Brief:
Repeat every line of the data exactly; no picture belongs in the copy.

Data for analysis:
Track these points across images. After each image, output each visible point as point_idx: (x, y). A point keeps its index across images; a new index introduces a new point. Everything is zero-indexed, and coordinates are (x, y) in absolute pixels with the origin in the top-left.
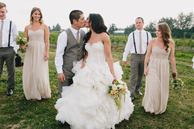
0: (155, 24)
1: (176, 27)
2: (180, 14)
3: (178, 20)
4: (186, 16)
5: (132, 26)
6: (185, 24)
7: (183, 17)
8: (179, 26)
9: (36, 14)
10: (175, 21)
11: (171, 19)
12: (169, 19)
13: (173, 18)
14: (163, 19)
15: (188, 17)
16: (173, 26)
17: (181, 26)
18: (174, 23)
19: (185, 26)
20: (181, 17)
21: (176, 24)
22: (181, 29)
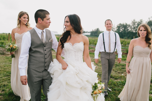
0: (114, 28)
1: (130, 30)
2: (133, 21)
3: (131, 25)
4: (138, 22)
5: (96, 30)
6: (136, 29)
7: (135, 23)
8: (133, 30)
9: (25, 18)
10: (129, 26)
11: (126, 24)
12: (125, 24)
13: (128, 24)
14: (120, 24)
15: (139, 23)
16: (128, 29)
17: (134, 30)
18: (128, 27)
19: (137, 29)
20: (134, 23)
21: (130, 28)
22: (134, 32)
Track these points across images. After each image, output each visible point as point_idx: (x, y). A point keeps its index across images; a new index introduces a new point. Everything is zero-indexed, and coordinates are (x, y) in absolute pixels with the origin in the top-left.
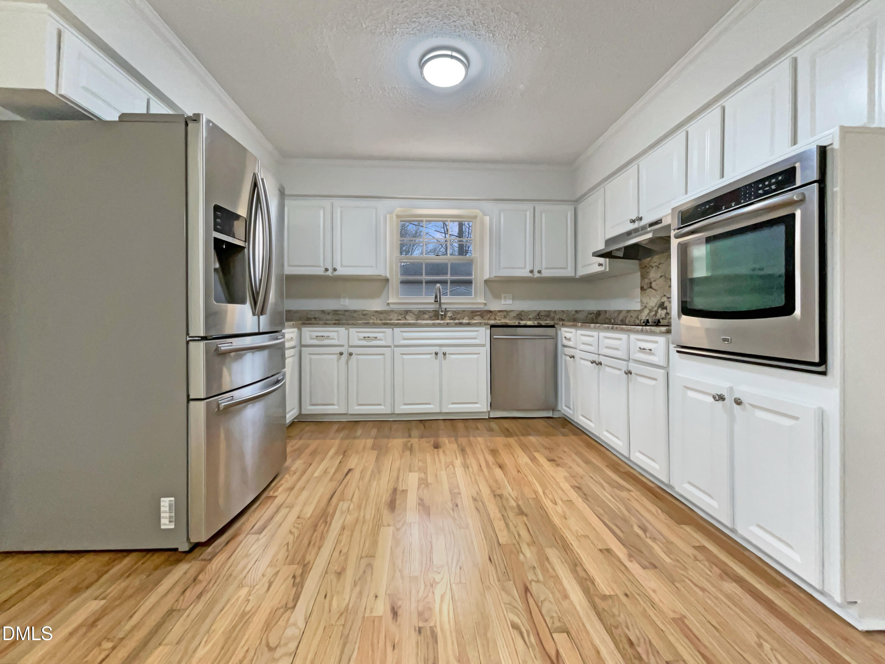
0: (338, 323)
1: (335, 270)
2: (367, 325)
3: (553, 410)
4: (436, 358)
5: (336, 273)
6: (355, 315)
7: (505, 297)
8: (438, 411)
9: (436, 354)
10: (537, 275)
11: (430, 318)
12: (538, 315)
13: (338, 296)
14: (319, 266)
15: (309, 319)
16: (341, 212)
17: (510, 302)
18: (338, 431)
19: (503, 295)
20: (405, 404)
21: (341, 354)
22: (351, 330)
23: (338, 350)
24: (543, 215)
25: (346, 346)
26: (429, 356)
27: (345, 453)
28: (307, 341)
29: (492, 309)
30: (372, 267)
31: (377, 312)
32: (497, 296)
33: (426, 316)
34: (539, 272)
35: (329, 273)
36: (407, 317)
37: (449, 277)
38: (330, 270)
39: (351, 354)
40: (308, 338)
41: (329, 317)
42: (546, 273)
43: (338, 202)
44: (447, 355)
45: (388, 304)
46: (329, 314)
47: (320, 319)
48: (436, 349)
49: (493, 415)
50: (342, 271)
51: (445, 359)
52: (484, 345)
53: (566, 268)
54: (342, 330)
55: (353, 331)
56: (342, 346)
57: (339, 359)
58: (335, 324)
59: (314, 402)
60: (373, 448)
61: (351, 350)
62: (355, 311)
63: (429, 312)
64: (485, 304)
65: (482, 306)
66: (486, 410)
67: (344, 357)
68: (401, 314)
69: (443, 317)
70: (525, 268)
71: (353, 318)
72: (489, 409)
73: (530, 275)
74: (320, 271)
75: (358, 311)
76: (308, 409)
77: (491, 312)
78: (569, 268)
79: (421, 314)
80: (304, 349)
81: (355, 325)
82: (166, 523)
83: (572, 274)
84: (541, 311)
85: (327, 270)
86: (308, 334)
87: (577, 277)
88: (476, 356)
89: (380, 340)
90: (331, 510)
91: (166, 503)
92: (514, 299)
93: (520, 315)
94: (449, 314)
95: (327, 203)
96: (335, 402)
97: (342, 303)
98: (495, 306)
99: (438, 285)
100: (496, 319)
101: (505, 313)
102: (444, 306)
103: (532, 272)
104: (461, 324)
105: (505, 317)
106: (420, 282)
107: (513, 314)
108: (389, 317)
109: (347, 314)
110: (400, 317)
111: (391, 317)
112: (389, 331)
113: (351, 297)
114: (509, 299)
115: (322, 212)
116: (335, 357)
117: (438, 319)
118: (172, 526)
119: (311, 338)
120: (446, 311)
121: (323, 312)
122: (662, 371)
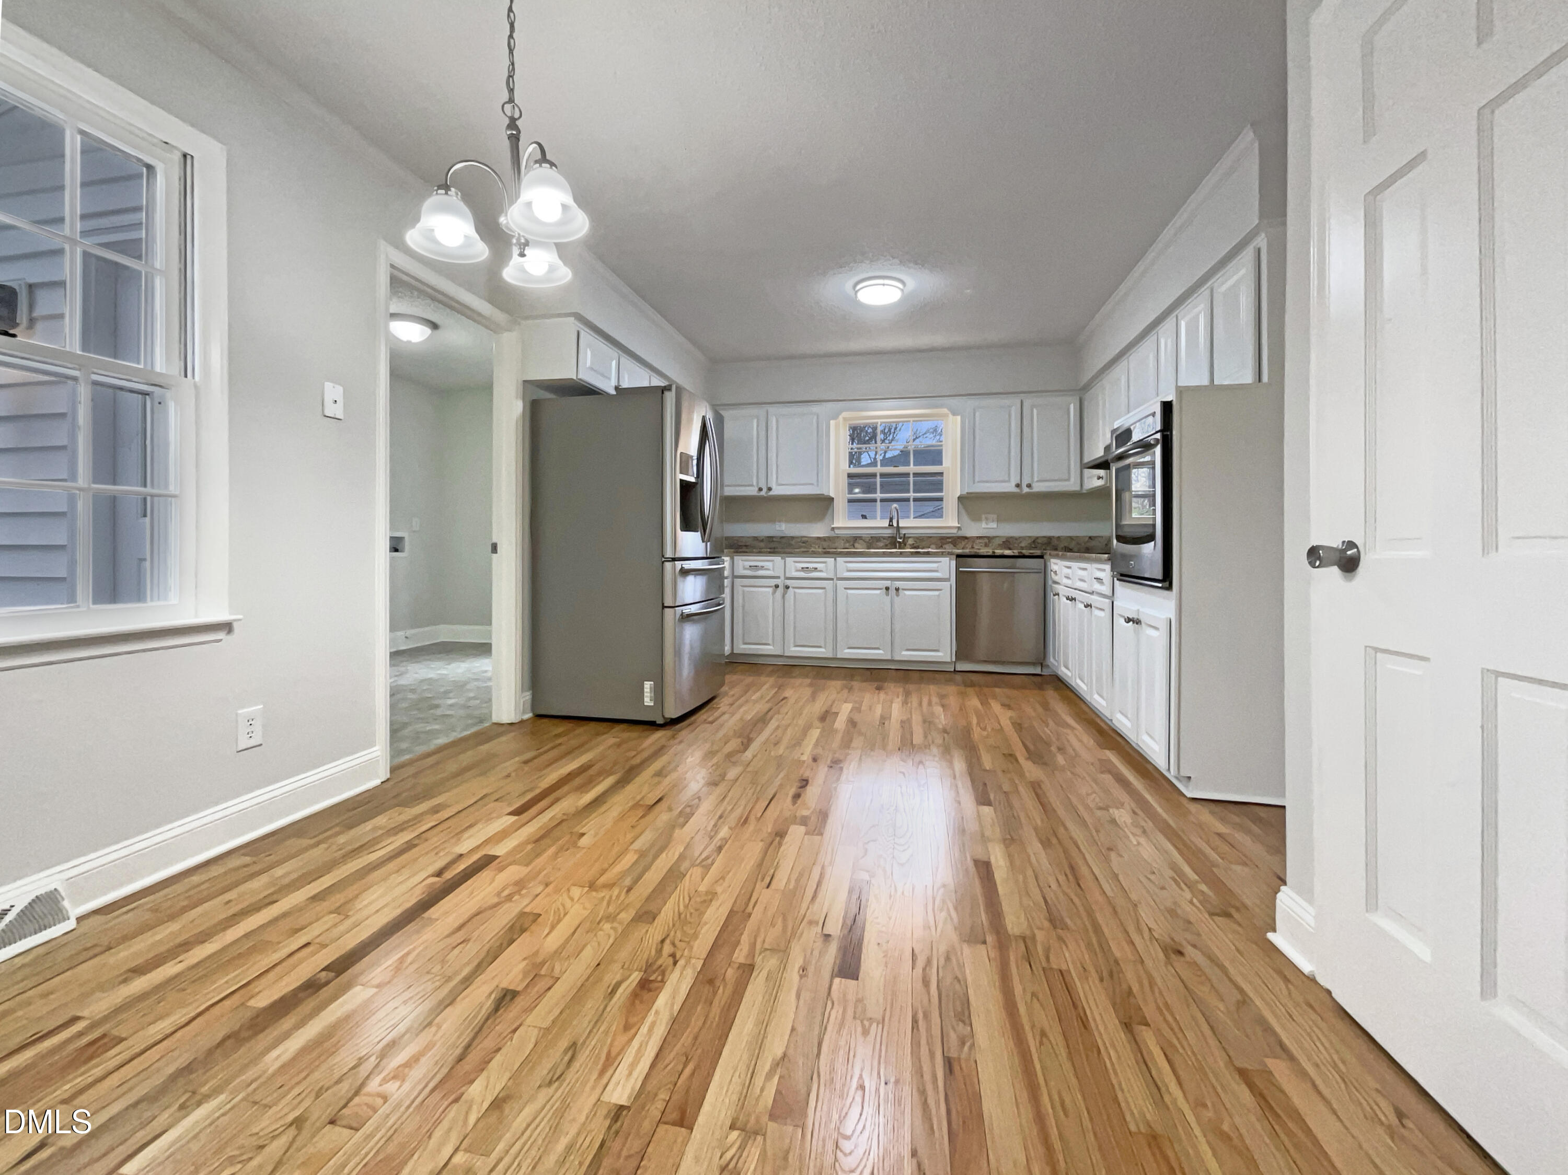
0: (773, 552)
1: (770, 489)
2: (805, 554)
3: (1042, 665)
4: (887, 594)
5: (771, 493)
6: (793, 542)
7: (987, 519)
8: (889, 657)
9: (887, 589)
10: (1026, 490)
11: (886, 547)
12: (1034, 542)
13: (772, 520)
14: (752, 485)
15: (741, 547)
16: (777, 421)
17: (994, 525)
18: (772, 671)
19: (983, 516)
20: (849, 648)
21: (777, 586)
22: (788, 559)
23: (773, 582)
24: (1035, 411)
25: (782, 578)
26: (878, 592)
27: (781, 687)
28: (740, 571)
29: (968, 535)
30: (812, 484)
31: (819, 538)
32: (976, 518)
33: (881, 544)
34: (1029, 486)
35: (763, 493)
36: (856, 545)
37: (912, 495)
38: (765, 490)
39: (787, 587)
40: (741, 567)
41: (762, 544)
42: (1038, 487)
43: (772, 409)
44: (900, 591)
45: (833, 529)
46: (762, 541)
47: (754, 547)
48: (888, 583)
49: (961, 667)
50: (777, 491)
51: (898, 595)
52: (948, 580)
53: (1068, 480)
54: (778, 559)
55: (790, 560)
56: (778, 577)
57: (774, 593)
58: (770, 553)
59: (747, 640)
60: (811, 685)
61: (788, 582)
62: (793, 538)
63: (884, 538)
64: (959, 528)
65: (955, 531)
66: (949, 660)
67: (780, 591)
68: (848, 541)
69: (903, 545)
70: (1009, 481)
71: (790, 545)
72: (954, 659)
73: (1016, 490)
74: (752, 491)
75: (797, 537)
76: (741, 648)
77: (966, 538)
78: (1072, 479)
79: (873, 541)
80: (737, 581)
81: (791, 554)
82: (648, 701)
83: (1077, 488)
84: (1037, 538)
85: (760, 489)
86: (741, 563)
87: (1085, 492)
88: (937, 593)
89: (821, 571)
90: (769, 716)
91: (648, 685)
92: (999, 520)
93: (1008, 542)
94: (910, 542)
95: (761, 411)
96: (770, 642)
97: (778, 528)
98: (974, 529)
99: (895, 505)
100: (973, 548)
101: (986, 540)
102: (903, 532)
103: (1018, 486)
104: (928, 554)
105: (986, 545)
106: (875, 501)
107: (998, 542)
108: (834, 546)
109: (784, 541)
110: (847, 545)
111: (836, 545)
112: (830, 561)
113: (789, 521)
114: (993, 521)
115: (755, 421)
116: (770, 590)
117: (895, 548)
118: (652, 704)
119: (745, 569)
120: (905, 537)
121: (756, 538)
122: (1107, 601)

Output for this exercise:
Track these points across images. After each image, output each visible point as point_idx: (x, y). A point keeps its index across images; a new index introduces a new point. Everything is zero-indexed, and coordinates are (x, y) in absolute pixels with the origin in the top-left.
0: (155, 24)
1: (176, 27)
2: (180, 14)
3: (178, 20)
4: (186, 16)
5: (132, 26)
6: (185, 24)
7: (183, 17)
8: (179, 26)
9: (36, 14)
10: (175, 21)
11: (171, 19)
12: (169, 19)
13: (173, 18)
14: (163, 19)
15: (188, 17)
16: (173, 26)
17: (181, 26)
18: (174, 23)
19: (185, 26)
20: (181, 17)
21: (176, 24)
22: (181, 29)
0: (114, 28)
1: (130, 30)
2: (133, 21)
3: (131, 25)
4: (138, 22)
5: (96, 30)
6: (136, 29)
7: (135, 23)
8: (133, 30)
9: (25, 18)
10: (129, 26)
11: (126, 24)
12: (125, 24)
13: (128, 24)
14: (120, 24)
15: (139, 23)
16: (128, 29)
17: (134, 30)
18: (128, 27)
19: (137, 29)
20: (134, 23)
21: (130, 28)
22: (134, 32)
Track these points across images. After each image, output each visible point as point_idx: (x, y). A point keeps its index across images; a new index introduces a new point. Everything is zero-indexed, and coordinates are (x, y) in absolute pixels with the origin in the top-left.
0: (338, 323)
1: (335, 270)
2: (367, 325)
3: (553, 410)
4: (436, 358)
5: (336, 273)
6: (355, 315)
7: (505, 297)
8: (438, 411)
9: (436, 354)
10: (537, 275)
11: (430, 318)
12: (538, 315)
13: (338, 296)
14: (319, 266)
15: (309, 319)
16: (341, 212)
17: (510, 302)
18: (338, 431)
19: (503, 295)
20: (405, 404)
21: (341, 354)
22: (351, 330)
23: (338, 350)
24: (543, 215)
25: (346, 346)
26: (429, 356)
27: (345, 453)
28: (307, 341)
29: (492, 309)
30: (372, 267)
31: (377, 312)
32: (497, 296)
33: (426, 316)
34: (539, 272)
35: (329, 273)
36: (407, 317)
37: (449, 277)
38: (330, 270)
39: (351, 354)
40: (308, 338)
41: (329, 317)
42: (546, 273)
43: (338, 202)
44: (447, 355)
45: (388, 304)
46: (329, 314)
47: (320, 319)
48: (436, 349)
49: (493, 415)
50: (342, 271)
51: (445, 359)
52: (484, 345)
53: (566, 268)
54: (342, 330)
55: (353, 331)
56: (342, 346)
57: (339, 359)
58: (335, 324)
59: (314, 402)
60: (373, 448)
61: (351, 350)
62: (355, 311)
63: (429, 312)
64: (485, 304)
65: (482, 306)
66: (486, 410)
67: (344, 357)
68: (401, 314)
69: (443, 317)
70: (525, 268)
71: (353, 318)
72: (489, 409)
73: (530, 275)
74: (320, 271)
75: (358, 311)
76: (308, 409)
77: (491, 312)
78: (569, 268)
79: (421, 314)
80: (304, 349)
81: (355, 325)
82: (166, 523)
83: (572, 274)
84: (541, 311)
85: (327, 270)
86: (308, 334)
87: (577, 277)
88: (476, 356)
89: (380, 340)
90: (331, 510)
91: (166, 503)
92: (514, 299)
93: (520, 315)
94: (449, 314)
95: (327, 203)
96: (335, 402)
97: (342, 303)
98: (495, 306)
99: (438, 285)
100: (496, 319)
101: (505, 313)
102: (444, 306)
103: (532, 272)
104: (461, 324)
105: (505, 317)
106: (420, 282)
107: (513, 314)
108: (389, 317)
109: (347, 314)
110: (400, 317)
111: (391, 317)
112: (389, 331)
113: (351, 297)
114: (509, 299)
115: (322, 212)
116: (335, 357)
117: (438, 319)
118: (172, 526)
119: (311, 338)
120: (446, 311)
121: (323, 312)
122: (662, 371)
0: (773, 552)
1: (770, 489)
2: (805, 554)
3: (1042, 665)
4: (887, 594)
5: (771, 493)
6: (793, 542)
7: (987, 519)
8: (889, 657)
9: (887, 589)
10: (1026, 490)
11: (886, 547)
12: (1034, 542)
13: (772, 520)
14: (752, 485)
15: (741, 547)
16: (777, 421)
17: (994, 525)
18: (772, 671)
19: (983, 516)
20: (849, 648)
21: (777, 586)
22: (788, 559)
23: (773, 582)
24: (1035, 411)
25: (782, 578)
26: (878, 592)
27: (781, 687)
28: (740, 571)
29: (968, 535)
30: (812, 484)
31: (819, 538)
32: (976, 518)
33: (881, 544)
34: (1029, 486)
35: (763, 493)
36: (856, 545)
37: (912, 495)
38: (765, 490)
39: (787, 587)
40: (741, 567)
41: (762, 544)
42: (1038, 487)
43: (772, 409)
44: (900, 591)
45: (833, 529)
46: (762, 541)
47: (754, 547)
48: (888, 583)
49: (961, 667)
50: (777, 491)
51: (898, 595)
52: (948, 580)
53: (1068, 480)
54: (778, 559)
55: (790, 560)
56: (778, 577)
57: (774, 593)
58: (770, 553)
59: (747, 640)
60: (811, 685)
61: (788, 582)
62: (793, 538)
63: (884, 538)
64: (959, 528)
65: (955, 531)
66: (949, 660)
67: (780, 591)
68: (848, 541)
69: (903, 545)
70: (1009, 481)
71: (790, 545)
72: (954, 659)
73: (1016, 490)
74: (752, 491)
75: (797, 537)
76: (741, 648)
77: (966, 538)
78: (1072, 479)
79: (873, 541)
80: (737, 581)
81: (791, 554)
82: (648, 701)
83: (1077, 488)
84: (1037, 538)
85: (760, 489)
86: (741, 563)
87: (1085, 492)
88: (937, 593)
89: (821, 571)
90: (769, 716)
91: (648, 685)
92: (999, 520)
93: (1008, 542)
94: (910, 542)
95: (761, 411)
96: (770, 642)
97: (778, 528)
98: (974, 529)
99: (895, 505)
100: (973, 548)
101: (986, 540)
102: (903, 532)
103: (1018, 486)
104: (928, 554)
105: (986, 545)
106: (875, 501)
107: (998, 542)
108: (834, 546)
109: (784, 541)
110: (847, 545)
111: (836, 545)
112: (830, 561)
113: (789, 521)
114: (993, 521)
115: (755, 421)
116: (770, 590)
117: (895, 548)
118: (652, 704)
119: (745, 569)
120: (905, 537)
121: (756, 538)
122: (1107, 601)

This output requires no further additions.